Seit Amtsbeginn zeichnet sich die neue Regierung durch einen humaneren Umgang mit Menschen aus, die in Australien Asyl suchen. Flüchtlinge ohne Papiere werden nicht mehr willkürlich eingesperrt, und es gibt keine lediglich befristeten Schutzvisa mehr. Als eine ihrer ersten Maßnahmen schloss sie zudem das umstrittene Lager auf der Pazifikinsel Nauru. Unter der Vorgängerregierung hatten die australischen Behörden Bootsflüchtlinge dorthin gebracht, anstatt sie auf das australische Festland zu bringen. Doch trotz der vielen Reformen, die Australien endlich wieder in Einklang mit seinen internationalen Verpflichtungen bringen, gibt es auch Grund zur Kritik. Flüchtlinge können immer noch keine Berufung gegen ihre Internierung einlegen. Außerdem werden abgefangene Bootsflüchtlinge nach Christmas Island gebracht, wo sie in einer Hochsicherheitseinrichtung eingesperrt werden. Wir halten es für falsch, gefährdete Menschen an einem solch beklemmenden Ort festzuhalten.
Wie ist die Situation in den noch bestehenden Internierungslagern in Australien?
Sie ist nicht mehr so schrecklich wie vor einigen Jahren.
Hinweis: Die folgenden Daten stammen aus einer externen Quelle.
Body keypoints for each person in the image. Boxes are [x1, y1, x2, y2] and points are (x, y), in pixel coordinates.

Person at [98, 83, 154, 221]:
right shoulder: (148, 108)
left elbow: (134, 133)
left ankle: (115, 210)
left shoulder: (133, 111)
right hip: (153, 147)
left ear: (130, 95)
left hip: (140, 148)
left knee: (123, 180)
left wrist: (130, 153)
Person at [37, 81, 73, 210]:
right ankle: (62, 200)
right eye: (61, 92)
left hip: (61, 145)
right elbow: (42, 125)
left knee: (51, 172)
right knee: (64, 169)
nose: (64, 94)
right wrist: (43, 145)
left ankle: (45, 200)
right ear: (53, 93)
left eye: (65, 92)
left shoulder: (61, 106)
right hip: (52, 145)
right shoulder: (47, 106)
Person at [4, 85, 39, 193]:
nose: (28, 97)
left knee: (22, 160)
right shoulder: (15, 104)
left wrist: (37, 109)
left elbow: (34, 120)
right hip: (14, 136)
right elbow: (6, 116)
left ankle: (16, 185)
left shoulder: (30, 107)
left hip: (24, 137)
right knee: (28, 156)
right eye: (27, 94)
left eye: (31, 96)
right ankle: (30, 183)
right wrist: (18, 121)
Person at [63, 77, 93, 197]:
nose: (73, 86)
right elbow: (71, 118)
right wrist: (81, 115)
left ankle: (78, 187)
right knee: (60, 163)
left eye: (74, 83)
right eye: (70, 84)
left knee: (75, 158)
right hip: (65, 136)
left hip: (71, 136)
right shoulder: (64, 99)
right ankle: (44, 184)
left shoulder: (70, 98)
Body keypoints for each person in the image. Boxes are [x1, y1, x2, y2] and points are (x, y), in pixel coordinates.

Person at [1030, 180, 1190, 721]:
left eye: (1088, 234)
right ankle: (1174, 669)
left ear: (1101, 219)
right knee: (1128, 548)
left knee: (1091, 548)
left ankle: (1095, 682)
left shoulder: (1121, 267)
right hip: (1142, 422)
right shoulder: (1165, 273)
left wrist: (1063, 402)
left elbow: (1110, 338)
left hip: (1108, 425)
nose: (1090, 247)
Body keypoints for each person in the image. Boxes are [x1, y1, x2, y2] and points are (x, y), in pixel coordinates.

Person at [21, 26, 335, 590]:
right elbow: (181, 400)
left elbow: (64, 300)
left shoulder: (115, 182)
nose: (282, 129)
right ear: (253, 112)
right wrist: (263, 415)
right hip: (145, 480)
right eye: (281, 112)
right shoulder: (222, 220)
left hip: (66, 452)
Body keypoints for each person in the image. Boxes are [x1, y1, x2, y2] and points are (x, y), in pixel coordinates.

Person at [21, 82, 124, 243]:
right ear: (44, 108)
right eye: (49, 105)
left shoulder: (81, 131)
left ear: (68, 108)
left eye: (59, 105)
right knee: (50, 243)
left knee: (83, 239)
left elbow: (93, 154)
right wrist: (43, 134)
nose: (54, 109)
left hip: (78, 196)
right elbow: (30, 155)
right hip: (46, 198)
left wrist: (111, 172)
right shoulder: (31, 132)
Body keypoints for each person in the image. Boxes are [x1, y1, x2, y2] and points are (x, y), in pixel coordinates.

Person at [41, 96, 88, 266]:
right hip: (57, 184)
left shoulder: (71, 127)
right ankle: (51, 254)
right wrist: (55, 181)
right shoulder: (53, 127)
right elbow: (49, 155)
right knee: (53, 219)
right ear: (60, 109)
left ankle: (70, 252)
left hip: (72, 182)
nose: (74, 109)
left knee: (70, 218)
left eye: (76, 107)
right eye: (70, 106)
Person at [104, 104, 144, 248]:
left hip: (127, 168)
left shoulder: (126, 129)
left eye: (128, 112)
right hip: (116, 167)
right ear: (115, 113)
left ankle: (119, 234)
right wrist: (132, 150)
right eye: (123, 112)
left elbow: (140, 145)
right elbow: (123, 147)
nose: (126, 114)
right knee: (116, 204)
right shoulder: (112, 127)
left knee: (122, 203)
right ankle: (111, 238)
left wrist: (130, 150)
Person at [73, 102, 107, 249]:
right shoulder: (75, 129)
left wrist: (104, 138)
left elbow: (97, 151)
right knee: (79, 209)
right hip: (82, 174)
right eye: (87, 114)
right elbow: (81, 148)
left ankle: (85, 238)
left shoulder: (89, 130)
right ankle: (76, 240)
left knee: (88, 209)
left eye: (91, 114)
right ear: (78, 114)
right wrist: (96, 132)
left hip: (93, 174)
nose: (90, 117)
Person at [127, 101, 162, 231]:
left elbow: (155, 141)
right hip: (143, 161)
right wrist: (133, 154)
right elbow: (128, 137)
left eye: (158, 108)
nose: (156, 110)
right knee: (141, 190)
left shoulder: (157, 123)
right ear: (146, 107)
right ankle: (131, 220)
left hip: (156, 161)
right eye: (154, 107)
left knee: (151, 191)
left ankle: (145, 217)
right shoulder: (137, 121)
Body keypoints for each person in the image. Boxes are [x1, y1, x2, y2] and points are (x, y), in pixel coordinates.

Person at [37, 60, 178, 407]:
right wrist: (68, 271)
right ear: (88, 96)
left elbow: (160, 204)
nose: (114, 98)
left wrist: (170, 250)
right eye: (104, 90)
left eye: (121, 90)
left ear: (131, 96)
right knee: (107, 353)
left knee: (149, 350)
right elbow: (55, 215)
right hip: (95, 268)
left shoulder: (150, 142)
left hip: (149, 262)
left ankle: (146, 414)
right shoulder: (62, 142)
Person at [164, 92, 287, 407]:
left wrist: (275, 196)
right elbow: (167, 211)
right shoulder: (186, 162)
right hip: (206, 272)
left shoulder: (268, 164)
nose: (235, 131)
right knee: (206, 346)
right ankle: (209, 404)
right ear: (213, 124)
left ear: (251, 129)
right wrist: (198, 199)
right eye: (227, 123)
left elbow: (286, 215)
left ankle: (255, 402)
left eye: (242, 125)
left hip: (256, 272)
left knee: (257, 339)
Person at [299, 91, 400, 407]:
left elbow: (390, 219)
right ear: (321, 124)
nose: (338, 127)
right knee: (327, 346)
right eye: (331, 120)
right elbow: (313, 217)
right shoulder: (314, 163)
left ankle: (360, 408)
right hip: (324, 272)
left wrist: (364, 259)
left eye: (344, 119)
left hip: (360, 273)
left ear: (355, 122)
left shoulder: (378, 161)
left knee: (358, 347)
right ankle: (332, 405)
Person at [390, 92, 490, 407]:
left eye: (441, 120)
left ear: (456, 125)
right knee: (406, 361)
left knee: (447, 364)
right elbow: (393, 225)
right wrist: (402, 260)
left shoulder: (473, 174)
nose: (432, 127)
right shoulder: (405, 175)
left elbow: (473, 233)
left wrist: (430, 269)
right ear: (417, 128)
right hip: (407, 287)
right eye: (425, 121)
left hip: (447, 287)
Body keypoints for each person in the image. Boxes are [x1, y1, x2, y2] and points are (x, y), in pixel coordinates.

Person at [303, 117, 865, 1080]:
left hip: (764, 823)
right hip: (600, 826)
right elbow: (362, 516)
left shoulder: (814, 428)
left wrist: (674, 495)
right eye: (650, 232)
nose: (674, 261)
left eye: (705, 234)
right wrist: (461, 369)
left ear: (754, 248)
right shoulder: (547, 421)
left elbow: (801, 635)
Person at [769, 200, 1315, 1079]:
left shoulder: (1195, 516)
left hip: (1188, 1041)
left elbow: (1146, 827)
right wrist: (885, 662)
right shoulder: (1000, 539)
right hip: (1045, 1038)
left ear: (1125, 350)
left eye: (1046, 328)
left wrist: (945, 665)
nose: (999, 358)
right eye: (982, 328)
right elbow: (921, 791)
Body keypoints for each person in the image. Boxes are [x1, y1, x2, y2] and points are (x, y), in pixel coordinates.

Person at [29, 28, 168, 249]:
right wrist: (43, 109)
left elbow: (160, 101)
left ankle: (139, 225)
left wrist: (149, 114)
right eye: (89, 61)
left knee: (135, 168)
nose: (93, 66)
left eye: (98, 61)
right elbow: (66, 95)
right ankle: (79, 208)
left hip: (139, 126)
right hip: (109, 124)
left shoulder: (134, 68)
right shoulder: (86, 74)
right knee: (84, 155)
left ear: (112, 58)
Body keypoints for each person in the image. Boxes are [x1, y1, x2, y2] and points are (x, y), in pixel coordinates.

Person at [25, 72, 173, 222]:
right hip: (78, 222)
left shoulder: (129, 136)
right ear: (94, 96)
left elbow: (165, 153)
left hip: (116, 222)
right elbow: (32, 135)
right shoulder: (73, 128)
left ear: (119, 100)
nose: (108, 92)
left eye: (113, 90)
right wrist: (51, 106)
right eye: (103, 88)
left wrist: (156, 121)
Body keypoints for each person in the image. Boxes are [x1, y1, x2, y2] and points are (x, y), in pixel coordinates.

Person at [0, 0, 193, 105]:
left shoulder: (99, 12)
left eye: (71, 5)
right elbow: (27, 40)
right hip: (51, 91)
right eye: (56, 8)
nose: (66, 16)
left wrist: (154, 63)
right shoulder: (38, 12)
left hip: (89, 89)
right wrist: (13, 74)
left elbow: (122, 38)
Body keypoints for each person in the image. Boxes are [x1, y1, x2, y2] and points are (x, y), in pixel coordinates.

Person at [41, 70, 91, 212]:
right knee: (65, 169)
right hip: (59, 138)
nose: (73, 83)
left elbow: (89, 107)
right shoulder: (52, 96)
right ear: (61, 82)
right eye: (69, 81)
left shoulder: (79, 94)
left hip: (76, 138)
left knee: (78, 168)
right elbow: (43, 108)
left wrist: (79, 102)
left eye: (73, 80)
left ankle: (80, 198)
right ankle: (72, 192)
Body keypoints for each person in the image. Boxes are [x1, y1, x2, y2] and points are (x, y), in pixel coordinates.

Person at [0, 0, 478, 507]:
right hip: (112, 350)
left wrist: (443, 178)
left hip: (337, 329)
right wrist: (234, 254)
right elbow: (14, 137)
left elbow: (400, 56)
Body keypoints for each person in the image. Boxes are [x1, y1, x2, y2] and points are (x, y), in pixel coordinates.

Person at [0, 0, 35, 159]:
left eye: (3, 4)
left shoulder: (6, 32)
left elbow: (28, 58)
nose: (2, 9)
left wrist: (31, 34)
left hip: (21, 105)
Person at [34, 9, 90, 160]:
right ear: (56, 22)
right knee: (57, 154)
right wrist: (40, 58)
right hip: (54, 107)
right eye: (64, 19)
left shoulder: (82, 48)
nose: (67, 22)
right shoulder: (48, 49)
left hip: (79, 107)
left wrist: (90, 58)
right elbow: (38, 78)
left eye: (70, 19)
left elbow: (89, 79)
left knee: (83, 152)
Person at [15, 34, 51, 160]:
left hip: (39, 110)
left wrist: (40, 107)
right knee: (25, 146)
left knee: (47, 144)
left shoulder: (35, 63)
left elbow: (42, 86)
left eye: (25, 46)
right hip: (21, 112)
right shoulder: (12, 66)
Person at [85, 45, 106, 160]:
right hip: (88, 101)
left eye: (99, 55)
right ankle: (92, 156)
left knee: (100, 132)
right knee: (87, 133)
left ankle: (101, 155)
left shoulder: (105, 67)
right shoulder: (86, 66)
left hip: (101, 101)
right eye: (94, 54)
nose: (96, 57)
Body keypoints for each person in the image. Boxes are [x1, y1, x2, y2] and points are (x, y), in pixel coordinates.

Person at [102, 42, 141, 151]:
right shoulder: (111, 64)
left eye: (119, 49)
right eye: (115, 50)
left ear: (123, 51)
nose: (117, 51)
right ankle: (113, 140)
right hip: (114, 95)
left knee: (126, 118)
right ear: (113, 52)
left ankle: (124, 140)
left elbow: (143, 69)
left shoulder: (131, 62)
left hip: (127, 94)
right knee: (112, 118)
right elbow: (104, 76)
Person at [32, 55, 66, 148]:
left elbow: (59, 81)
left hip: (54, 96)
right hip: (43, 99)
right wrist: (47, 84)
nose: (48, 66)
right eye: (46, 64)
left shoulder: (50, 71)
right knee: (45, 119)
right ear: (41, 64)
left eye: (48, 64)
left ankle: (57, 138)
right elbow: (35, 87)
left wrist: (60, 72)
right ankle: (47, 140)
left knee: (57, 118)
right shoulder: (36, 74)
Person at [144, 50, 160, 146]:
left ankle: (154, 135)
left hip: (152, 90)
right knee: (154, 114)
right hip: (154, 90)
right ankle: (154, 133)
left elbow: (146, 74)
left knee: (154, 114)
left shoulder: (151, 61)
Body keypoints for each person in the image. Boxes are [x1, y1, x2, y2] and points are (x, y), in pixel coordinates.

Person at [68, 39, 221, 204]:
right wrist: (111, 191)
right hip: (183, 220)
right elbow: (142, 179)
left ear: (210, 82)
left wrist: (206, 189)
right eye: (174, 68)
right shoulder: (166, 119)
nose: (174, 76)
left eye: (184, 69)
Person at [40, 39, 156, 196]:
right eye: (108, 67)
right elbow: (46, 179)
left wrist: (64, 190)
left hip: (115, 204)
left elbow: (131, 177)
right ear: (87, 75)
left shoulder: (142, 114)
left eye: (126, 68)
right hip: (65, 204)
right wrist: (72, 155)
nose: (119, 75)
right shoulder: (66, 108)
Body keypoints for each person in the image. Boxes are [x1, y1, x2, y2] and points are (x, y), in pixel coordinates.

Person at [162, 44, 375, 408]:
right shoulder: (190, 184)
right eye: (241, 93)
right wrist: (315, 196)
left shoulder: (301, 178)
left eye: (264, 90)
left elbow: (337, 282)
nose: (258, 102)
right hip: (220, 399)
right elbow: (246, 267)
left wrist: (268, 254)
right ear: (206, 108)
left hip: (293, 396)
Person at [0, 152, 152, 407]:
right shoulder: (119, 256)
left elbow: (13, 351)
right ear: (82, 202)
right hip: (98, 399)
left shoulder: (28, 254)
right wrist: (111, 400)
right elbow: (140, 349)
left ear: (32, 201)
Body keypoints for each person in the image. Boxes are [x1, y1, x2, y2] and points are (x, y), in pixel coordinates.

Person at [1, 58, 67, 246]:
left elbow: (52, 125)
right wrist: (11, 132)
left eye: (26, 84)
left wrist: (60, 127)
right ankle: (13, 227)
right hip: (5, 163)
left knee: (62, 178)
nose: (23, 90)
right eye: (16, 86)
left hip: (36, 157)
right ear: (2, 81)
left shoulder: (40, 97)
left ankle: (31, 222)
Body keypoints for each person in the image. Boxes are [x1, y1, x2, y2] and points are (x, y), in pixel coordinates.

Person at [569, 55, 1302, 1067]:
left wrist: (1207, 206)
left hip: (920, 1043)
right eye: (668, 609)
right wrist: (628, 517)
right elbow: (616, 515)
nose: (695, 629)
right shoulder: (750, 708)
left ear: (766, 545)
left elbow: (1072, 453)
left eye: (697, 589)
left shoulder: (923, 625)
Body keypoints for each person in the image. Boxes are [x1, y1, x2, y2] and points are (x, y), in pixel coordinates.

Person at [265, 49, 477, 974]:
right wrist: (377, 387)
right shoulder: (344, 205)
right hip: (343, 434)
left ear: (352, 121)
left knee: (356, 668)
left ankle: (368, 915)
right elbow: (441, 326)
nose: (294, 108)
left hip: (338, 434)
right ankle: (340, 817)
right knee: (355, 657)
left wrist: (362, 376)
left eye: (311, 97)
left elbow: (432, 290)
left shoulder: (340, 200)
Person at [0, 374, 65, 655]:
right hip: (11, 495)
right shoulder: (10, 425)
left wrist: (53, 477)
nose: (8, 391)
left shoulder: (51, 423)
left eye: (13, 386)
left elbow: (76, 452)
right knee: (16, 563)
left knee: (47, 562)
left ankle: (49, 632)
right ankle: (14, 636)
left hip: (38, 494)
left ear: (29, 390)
Die Zahl der Internierten ist gesunken, es gibt mehr Transparenz aufgrund der Reformen und leichteren Zugang für Besucher. Doch erst kürzlich besuchte ich die Einrichtung Villawood in Sydney und das Lager auf Christmas Island und musste wieder einmal feststellen, dass dies immer noch extrem deprimierende Orte sind, die die Psyche der Gefangenen langfristig schädigen.
Viele Australier unterstützten damals die Politik von John Howard. Wie steht die Öffentlichkeit den Themen Flüchtlinge und Asyl heute gegenüber?
Die aktuelle Debatte um die steigende Zahl von Bootsflüchtlingen hat uns bei Amnesty hoffnungsvoll gemacht. Es scheint mittlerweile ein besseres Verständnis dafür zu geben, warum Menschen zu uns flüchten und wie schrecklich die Situation in ihrer Heimat ist. Die Versuche bestimmter Kreise und Medien, eine fremdenfeindliche Stimmung zu schüren, sind gescheitert. Und auch der Opposition hat es nur wenig gebracht, die Regierung dafür zu attackieren, bei der Grenzsicherung zu nachlässig zu sein. Debatten wie diese polarisieren nach wie vor die Gesellschaft, aber es gibt eine stärkere Unterstützung für einen humanen Umgang mit denjenigen, die wirklich Schutz benötigen.
Interview: Daniel Kreuz
Graham Thom
Graham Thom ist seit 2000 Flüchtlingskoordinator von Amnesty International Australia. In den vergangenen Jahren inspizierte er nicht nur regelmäßig die australischen Internierungslager, sondern besuchte auch zahlreiche Flüchtlingscamps in verschiedenen Teilen der Welt, darunter Syrien, Irak und Bangladesch.